# [Aim of the task]
Would you retype the listing below exactly as given?

# [Raw data]
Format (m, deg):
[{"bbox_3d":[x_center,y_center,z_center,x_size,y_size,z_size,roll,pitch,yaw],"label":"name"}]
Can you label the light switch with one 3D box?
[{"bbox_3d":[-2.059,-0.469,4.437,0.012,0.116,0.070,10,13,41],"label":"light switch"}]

# [Solution for this problem]
Format (m, deg):
[{"bbox_3d":[x_center,y_center,z_center,x_size,y_size,z_size,roll,pitch,yaw],"label":"name"}]
Can you label the light switch with one 3D box?
[{"bbox_3d":[-2.059,-0.469,4.437,0.012,0.116,0.070,10,13,41],"label":"light switch"}]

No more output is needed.